» **EXERCISE BRIEF**: Where the records hold the string "매니저를", show the whole line it sits on.

Data excerpts:
━━━━━━━━━━━━━━━━━━━━

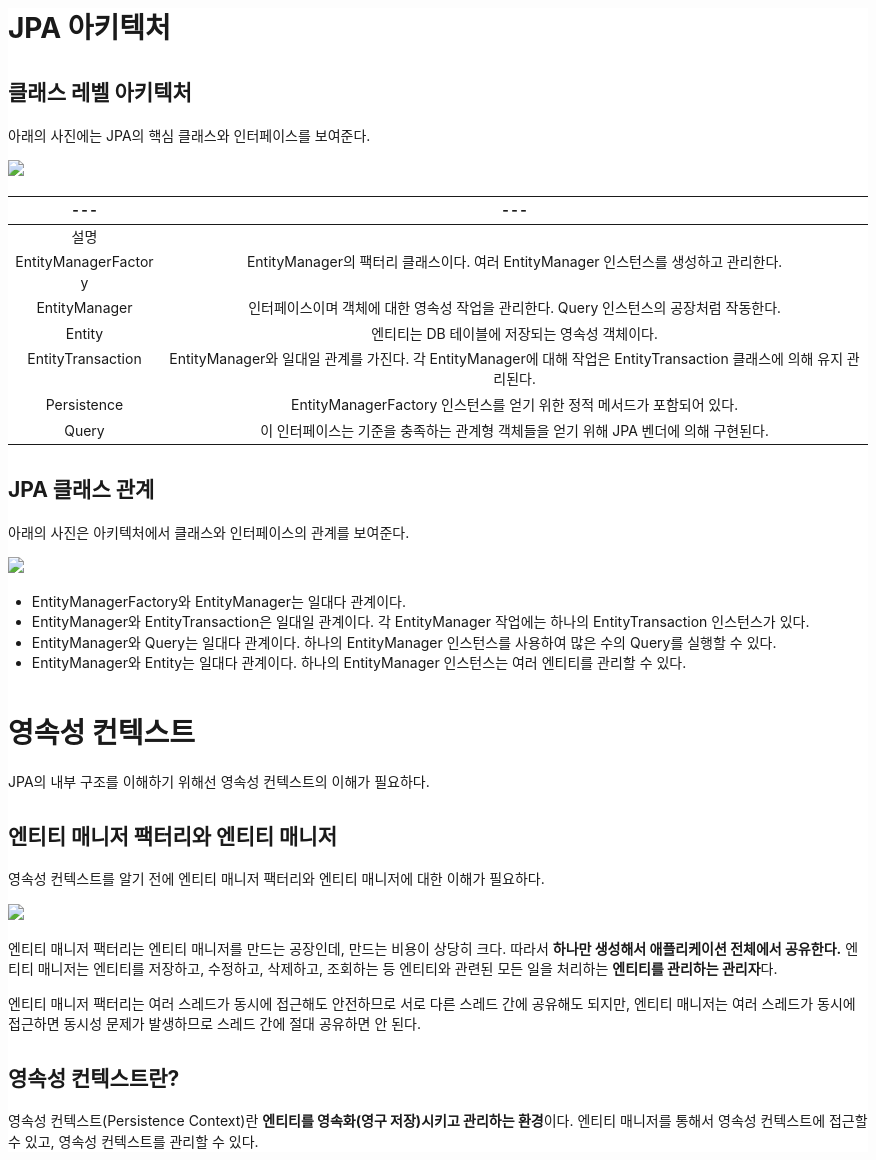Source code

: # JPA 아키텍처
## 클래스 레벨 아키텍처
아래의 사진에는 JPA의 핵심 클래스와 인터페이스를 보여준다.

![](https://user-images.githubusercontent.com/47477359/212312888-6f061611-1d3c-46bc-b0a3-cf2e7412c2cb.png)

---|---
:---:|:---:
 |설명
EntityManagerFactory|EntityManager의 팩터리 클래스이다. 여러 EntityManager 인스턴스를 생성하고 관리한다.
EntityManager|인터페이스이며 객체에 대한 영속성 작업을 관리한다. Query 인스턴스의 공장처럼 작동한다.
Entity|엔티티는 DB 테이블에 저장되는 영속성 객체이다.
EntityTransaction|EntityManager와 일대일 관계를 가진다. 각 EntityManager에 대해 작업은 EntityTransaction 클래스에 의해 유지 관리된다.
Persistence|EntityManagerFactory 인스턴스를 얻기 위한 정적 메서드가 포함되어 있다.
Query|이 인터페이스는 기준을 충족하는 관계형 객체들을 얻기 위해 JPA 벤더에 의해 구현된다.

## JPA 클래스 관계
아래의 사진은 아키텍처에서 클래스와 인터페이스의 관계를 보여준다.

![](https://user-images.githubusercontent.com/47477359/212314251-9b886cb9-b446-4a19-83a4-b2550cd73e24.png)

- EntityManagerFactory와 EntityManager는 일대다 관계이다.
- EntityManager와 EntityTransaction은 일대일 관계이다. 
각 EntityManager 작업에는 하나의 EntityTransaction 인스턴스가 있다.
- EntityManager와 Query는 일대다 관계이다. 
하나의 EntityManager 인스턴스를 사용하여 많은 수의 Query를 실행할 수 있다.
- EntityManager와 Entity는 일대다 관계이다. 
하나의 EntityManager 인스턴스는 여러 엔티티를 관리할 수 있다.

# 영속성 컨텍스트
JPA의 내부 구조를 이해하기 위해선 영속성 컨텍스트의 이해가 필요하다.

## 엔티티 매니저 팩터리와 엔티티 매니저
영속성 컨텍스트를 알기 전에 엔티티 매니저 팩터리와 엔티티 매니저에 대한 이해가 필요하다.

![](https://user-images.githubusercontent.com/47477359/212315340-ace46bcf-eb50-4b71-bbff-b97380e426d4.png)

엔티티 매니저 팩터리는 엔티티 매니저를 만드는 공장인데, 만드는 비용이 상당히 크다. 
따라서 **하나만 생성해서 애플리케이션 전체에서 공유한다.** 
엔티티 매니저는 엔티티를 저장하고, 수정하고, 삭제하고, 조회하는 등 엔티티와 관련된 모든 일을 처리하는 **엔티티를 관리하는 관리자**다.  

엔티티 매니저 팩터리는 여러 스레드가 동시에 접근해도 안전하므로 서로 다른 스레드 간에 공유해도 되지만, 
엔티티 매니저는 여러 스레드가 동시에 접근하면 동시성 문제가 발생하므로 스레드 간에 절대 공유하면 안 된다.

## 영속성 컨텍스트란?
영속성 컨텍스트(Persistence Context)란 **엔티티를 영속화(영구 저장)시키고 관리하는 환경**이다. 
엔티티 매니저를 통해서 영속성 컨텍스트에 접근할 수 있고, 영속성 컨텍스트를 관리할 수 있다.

━━━━━━━━━━━━━━━━━━━━

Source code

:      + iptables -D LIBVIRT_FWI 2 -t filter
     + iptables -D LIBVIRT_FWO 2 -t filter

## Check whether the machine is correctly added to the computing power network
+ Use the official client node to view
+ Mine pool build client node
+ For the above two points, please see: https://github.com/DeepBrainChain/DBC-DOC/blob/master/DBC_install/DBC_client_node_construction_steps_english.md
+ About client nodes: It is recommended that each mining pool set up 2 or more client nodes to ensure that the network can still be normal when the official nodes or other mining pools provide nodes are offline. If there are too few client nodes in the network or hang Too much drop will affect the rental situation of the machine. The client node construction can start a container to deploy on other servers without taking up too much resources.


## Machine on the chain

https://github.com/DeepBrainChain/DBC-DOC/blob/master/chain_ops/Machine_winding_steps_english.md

━━━━━━━━━━━━━━━━━━━━

» **EXERCISE RESPONSE**:
엔티티 매니저 팩터리는 엔티티 매니저를 만드는 공장인데, 만드는 비용이 상당히 크다. 
엔티티 매니저를 통해서 영속성 컨텍스트에 접근할 수 있고, 영속성 컨텍스트를 관리할 수 있다.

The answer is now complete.